▶ _Alıştırma yönergesi_:
Aşağıdaki öğelerde içinde "#suppliersinafrica" geçen satırla başlayıp içinde "#supplieriniran" geçen satırla biten kısmı satır satır, hiçbir şeyi değiştirmeden yazın. Bu iki satır da buna dahil.
- - - -
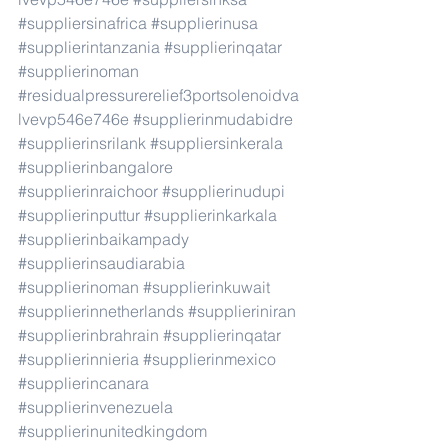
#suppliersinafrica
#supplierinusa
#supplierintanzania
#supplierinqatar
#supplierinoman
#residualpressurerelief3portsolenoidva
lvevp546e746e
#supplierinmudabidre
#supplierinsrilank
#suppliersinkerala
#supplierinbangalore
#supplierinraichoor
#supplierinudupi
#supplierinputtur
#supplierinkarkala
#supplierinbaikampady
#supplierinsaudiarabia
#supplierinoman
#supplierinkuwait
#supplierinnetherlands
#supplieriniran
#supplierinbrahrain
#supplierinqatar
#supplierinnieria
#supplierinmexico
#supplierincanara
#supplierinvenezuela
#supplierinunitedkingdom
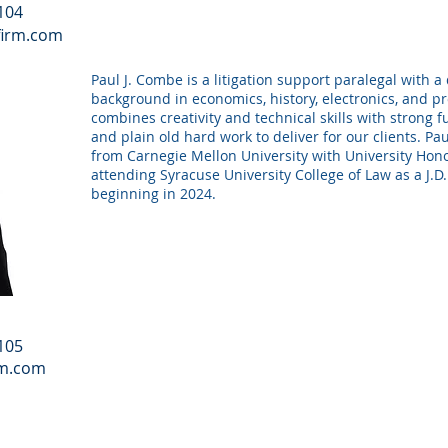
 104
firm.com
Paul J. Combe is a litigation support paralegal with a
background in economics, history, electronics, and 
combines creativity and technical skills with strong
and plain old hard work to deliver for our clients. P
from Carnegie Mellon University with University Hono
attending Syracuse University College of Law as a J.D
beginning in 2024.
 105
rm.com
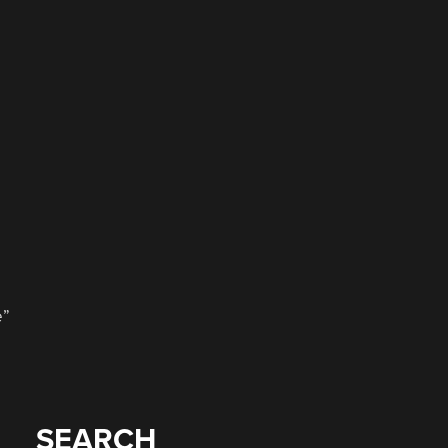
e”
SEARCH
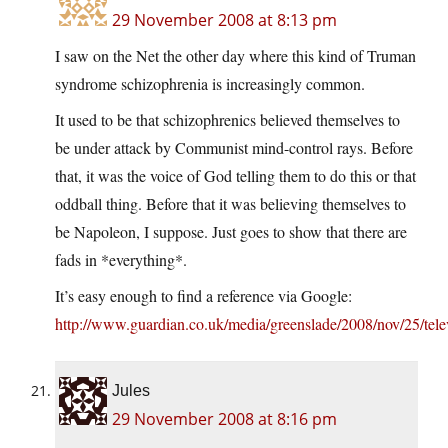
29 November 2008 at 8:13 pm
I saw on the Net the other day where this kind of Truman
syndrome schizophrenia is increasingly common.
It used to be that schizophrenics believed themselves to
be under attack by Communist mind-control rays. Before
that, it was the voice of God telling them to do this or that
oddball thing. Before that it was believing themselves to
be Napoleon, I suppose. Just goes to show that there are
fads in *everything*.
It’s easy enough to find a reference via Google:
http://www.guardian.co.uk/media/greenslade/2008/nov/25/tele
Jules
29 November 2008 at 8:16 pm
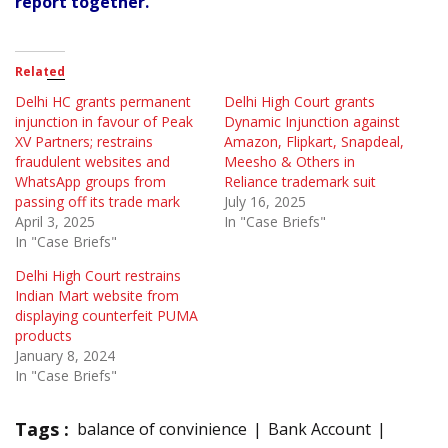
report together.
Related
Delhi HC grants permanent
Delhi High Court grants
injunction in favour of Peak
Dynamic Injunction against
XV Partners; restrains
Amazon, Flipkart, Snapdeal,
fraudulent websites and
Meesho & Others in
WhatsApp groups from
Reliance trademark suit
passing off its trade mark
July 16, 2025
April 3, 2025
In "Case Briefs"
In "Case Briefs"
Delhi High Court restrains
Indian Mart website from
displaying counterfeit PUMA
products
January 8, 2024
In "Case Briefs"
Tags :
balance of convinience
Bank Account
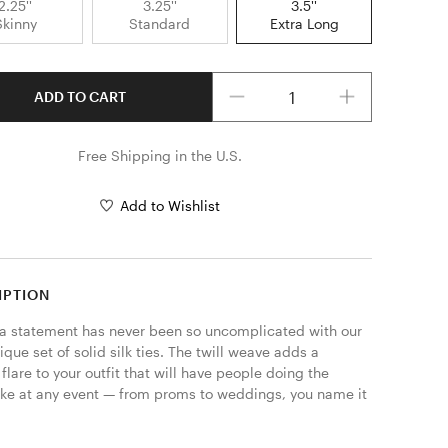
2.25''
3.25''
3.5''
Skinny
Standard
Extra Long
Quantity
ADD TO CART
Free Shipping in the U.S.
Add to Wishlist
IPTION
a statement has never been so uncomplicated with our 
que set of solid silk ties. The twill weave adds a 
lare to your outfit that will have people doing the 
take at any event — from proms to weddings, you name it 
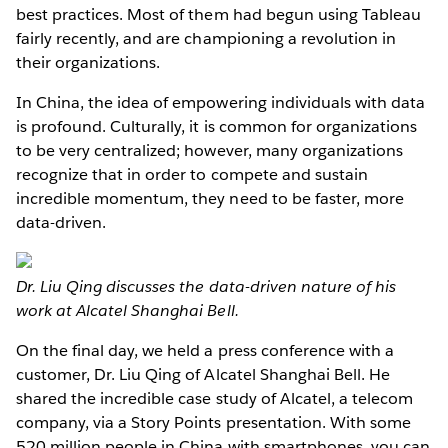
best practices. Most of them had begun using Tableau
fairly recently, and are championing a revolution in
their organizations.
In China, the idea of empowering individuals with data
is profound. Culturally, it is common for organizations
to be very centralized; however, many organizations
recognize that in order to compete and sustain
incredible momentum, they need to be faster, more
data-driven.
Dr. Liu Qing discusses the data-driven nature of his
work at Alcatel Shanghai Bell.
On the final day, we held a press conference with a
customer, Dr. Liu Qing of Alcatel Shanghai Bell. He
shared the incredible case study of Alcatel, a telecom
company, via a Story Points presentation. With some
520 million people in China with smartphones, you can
- - - -
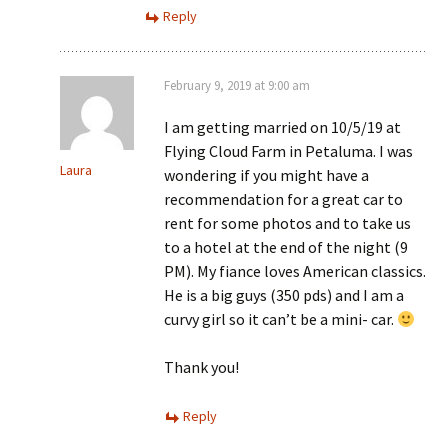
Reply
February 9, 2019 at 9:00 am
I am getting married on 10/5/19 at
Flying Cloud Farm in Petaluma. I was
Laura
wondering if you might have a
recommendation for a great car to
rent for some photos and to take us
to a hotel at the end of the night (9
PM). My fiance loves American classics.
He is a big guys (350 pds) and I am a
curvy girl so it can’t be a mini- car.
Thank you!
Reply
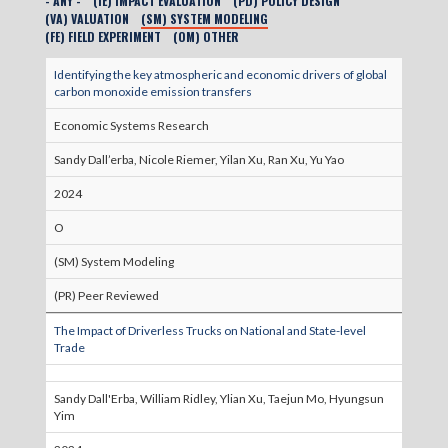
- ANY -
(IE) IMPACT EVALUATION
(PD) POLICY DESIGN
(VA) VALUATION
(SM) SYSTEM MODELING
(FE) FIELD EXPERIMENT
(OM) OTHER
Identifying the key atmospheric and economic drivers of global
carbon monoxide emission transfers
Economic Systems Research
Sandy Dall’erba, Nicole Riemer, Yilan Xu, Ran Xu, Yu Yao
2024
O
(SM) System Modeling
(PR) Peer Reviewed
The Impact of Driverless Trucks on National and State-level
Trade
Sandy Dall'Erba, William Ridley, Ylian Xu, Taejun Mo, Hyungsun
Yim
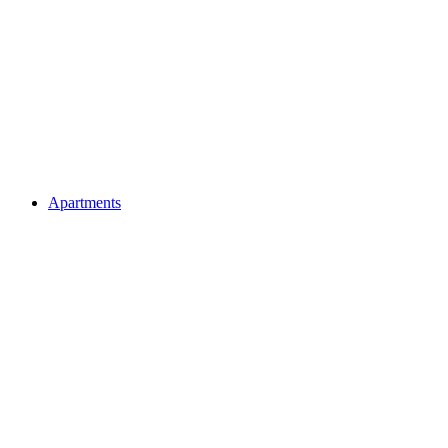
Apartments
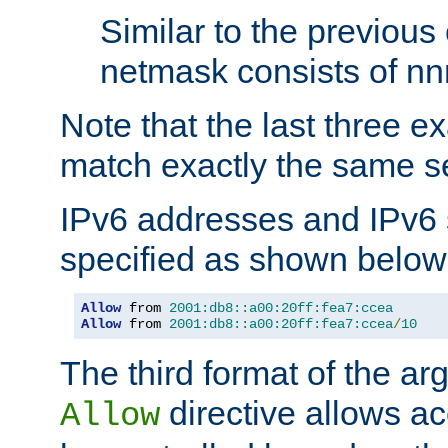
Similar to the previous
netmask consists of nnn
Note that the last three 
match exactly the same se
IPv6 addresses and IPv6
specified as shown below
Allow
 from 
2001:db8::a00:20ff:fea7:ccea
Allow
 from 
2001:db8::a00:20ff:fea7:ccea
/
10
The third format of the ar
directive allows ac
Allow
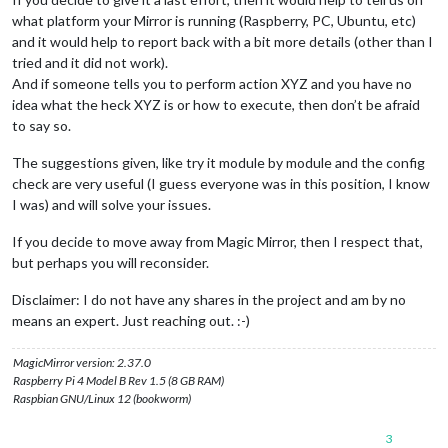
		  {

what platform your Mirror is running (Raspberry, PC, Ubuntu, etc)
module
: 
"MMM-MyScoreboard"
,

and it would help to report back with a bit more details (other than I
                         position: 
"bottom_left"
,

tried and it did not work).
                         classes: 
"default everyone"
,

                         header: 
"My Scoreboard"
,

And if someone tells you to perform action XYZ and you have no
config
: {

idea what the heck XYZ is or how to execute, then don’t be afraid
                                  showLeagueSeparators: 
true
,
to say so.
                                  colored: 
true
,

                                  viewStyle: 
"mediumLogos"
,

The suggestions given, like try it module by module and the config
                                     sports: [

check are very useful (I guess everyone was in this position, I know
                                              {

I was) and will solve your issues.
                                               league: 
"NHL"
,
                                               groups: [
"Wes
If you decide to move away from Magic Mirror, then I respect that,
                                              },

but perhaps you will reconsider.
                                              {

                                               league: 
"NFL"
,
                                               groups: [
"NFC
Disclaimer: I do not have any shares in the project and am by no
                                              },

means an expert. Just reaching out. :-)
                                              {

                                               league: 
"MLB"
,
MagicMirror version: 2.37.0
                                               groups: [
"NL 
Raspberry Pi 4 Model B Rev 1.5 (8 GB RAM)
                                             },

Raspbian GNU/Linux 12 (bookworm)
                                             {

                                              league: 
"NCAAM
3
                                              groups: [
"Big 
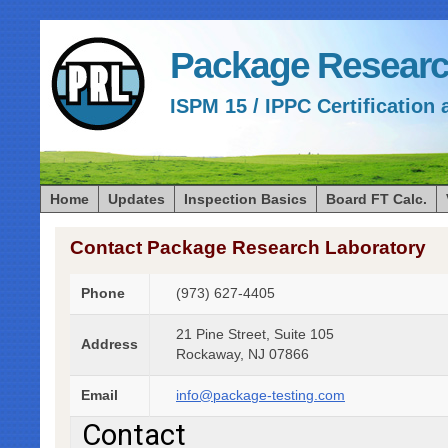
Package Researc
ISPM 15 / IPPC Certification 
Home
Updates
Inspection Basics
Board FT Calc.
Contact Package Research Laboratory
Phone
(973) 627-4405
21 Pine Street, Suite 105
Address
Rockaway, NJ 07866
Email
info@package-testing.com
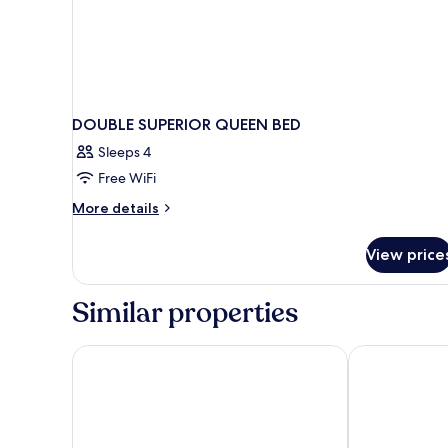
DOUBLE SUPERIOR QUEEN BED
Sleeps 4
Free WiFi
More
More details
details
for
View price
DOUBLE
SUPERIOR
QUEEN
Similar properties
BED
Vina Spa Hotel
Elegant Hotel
- - - -
▶ _Alıştırma sonucu_:
#suppliersinafrica
#supplierinusa
#supplierintanzania
#supplierinqatar
#supplierinoman
#residualpressurerelief3portsolenoidva
lvevp546e746e
#supplierinmudabidre
#supplierinsrilank
#suppliersinkerala
#supplierinbangalore
#supplierinraichoor
#supplierinudupi
#supplierinputtur
#supplierinkarkala
#supplierinbaikampady
#supplierinsaudiarabia
#supplierinoman
#supplierinkuwait
#supplierinnetherlands
#supplieriniran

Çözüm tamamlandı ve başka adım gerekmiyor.